Uno studio della McGill University stima che enormi quantità di residui di antibiotici finiscano ogni anno nei corsi d’acqua, con potenziali rischi per la salute pubblica e gli ecosistemi
Milioni di chilometri di corsi d’acqua in tutto il mondo trasportano concentrazioni di antibiotici tali da rappresentare un potenziale pericolo per la salute umana e per gli ecosistemi acquatici. A rivelarlo è uno studio condotto dalla McGill University, pubblicato sulla rivista PNAS Nexus, che per la prima volta ha quantificato su scala globale l’inquinamento fluviale derivante dall’uso umano di antibiotici. Secondo i ricercatori, ogni anno circa 8.500 tonnellate di antibiotici finiscono nei fiumi, una quota pari a quasi un terzo del consumo totale di questi farmaci, anche dopo essere passate attraverso i sistemi di trattamento delle acque reflue.
“Sebbene le concentrazioni rilevate siano molto piccole, spesso difficili da individuare, l’esposizione cronica e cumulativa a queste sostanze può comunque avere un impatto negativo, sia in termini di resistenza agli antibiotici che di danni agli ecosistemi acquatici”, ha spiegato Heloisa Ehalt Macedo, ricercatrice post-dottorato in geografia presso McGill e prima autrice dello studio.

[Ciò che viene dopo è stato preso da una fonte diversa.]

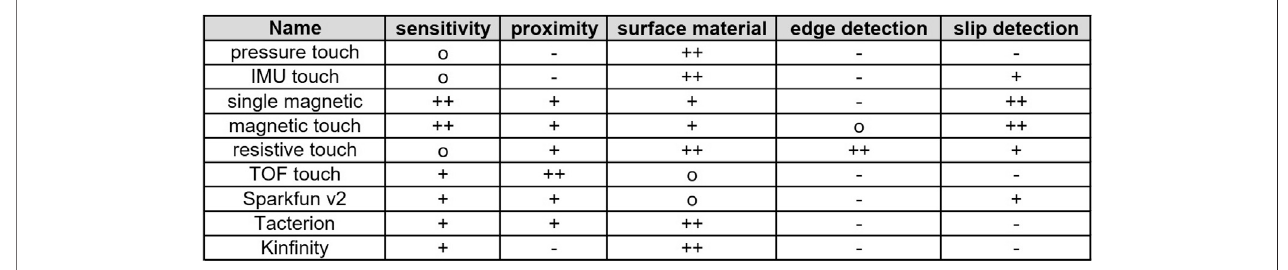
FIGURE 11 | Summary of performance characteristics for all the tested sensors.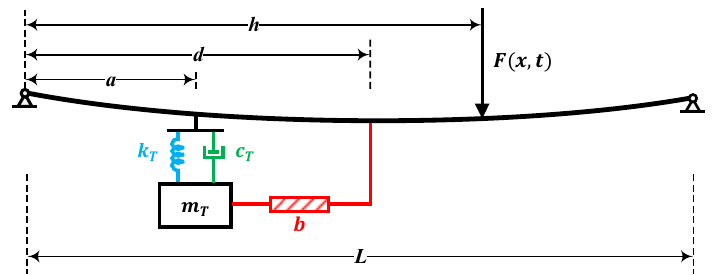
Figure 3. A schematic diagram of a transmission line with TMDI.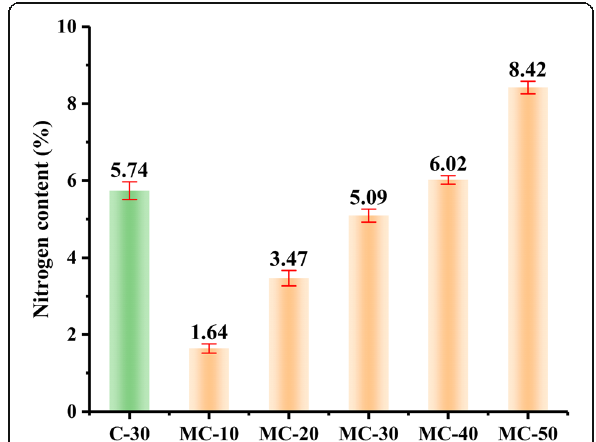
Fig. 5 The nitrogen contents of C-30 and MCF/NR composites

Il team ha utilizzato un modello globale validato con dati reali provenienti da circa 900 punti di campionamento fluviali in tutto il mondo. La mappatura ha mostrato una maggiore concentrazione di antibiotici nei fiumi del Sud-est asiatico, dove l’aumento del consumo di questi farmaci e le carenze nei sistemi di depurazione rappresentano una combinazione particolarmente critica. Tra i principi attivi più presenti è emersa l’amoxicillina, uno degli antibiotici più prescritti a livello globale.

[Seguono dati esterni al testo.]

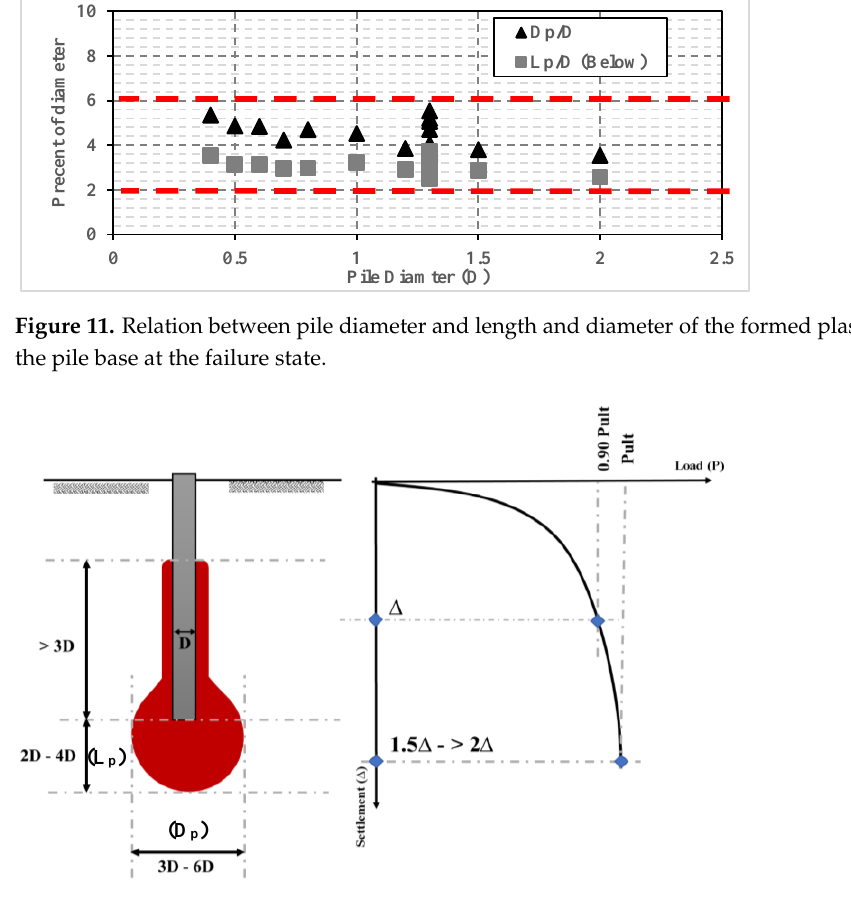
Figure 12. Schematic diagram showing the formed plastic bulb’s predicted size and the induced settlement at the failure state of large diameter bored piles.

“Non si tratta di mettere in discussione l’importanza degli antibiotici nella medicina moderna. Sono strumenti essenziali per la salute pubblica. Tuttavia, è necessario prendere in considerazione i loro effetti collaterali sull’ambiente e la diffusione della resistenza antimicrobica”, ha commentato Bernhard Lehner, professore di idrologia globale presso McGill e coautore della pubblicazione.
Una delle osservazioni più rilevanti è che i dati raccolti riguardano solo l’inquinamento di origine umana, escludendo quindi contributi significativi provenienti da allevamenti intensivi o industrie farmaceutiche, che potrebbero peggiorare ulteriormente la situazione. “Il nostro modello mostra che, anche considerando solo il consumo umano, l’inquinamento da antibiotici nei fiumi è già un problema serio. Se si aggiungessero le fonti veterinarie e industriali, i rischi per la salute pubblica e per la biodiversità acquatica aumenterebbero sensibilmente”, ha dichiarato Jim Nicell, professore di ingegneria ambientale alla McGill University e coautore dello studio.

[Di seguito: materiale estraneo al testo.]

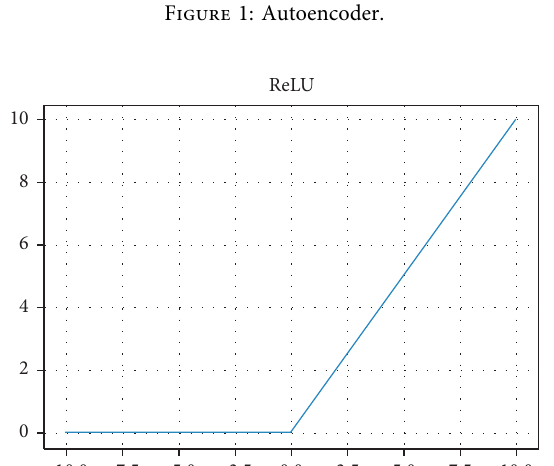
Figure 1: Autoencoder.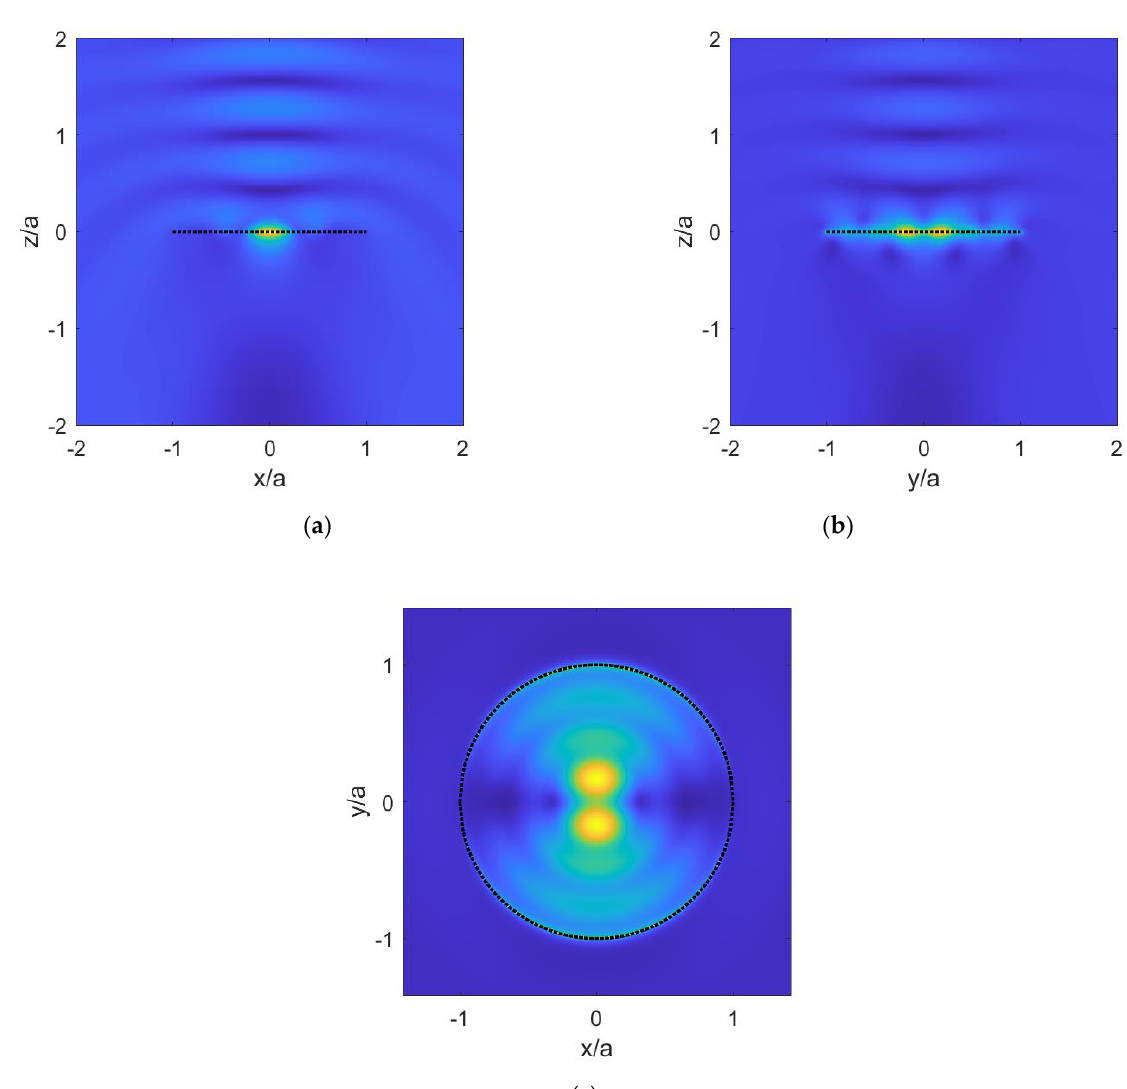
Figure 6. Near E-field behavior in the Cartesian coordinate planes of the graphene disk with a = 50 µ m, T = 300 K, t relax = 1 ps, µ c = 1 eV at the resonance frequency f = 5.662107 THz, when a plane wave orthogonally impinges onto the disk with E 0 = E 0 ˆ y . ( a ) Near E-field in the xz plane; ( b ) Near E-field in the yz plane; ( c ) Near E-field in the xy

L’accumulo di antibiotici nei fiumi può favorire lo sviluppo e la diffusione di batteri resistenti, compromettendo l’efficacia dei trattamenti medici. Inoltre, anche concentrazioni molto basse possono interferire con il ciclo vitale di numerose specie acquatiche, alterando funzioni biologiche essenziali come la crescita, la riproduzione e il comportamento.
Secondo i ricercatori, i risultati dello studio sottolineano l’urgenza di sviluppare strategie di mitigazione per limitare la presenza di farmaci negli ambienti fluviali. Tra le soluzioni proposte figurano il miglioramento delle infrastrutture di depurazione, la promozione di un uso più responsabile degli antibiotici e l’introduzione di programmi di monitoraggio ambientale mirati, soprattutto nelle aree ad alto rischio individuate dal modello.
I risultati dello studio forniscono nuovi dati su cui basare future indagini sull’impatto ambientale degli antibiotici, suggerendo che anche il solo uso umano potrebbe avere un ruolo più rilevante del previsto. Come sottolineano i ricercatori, affrontare il problema richiederà un impegno coordinato tra scienziati, autorità pubbliche e società civile, al fine di garantire che i benefici degli antibiotici non vengano oscurati dai loro effetti a lungo termine sull’ambiente.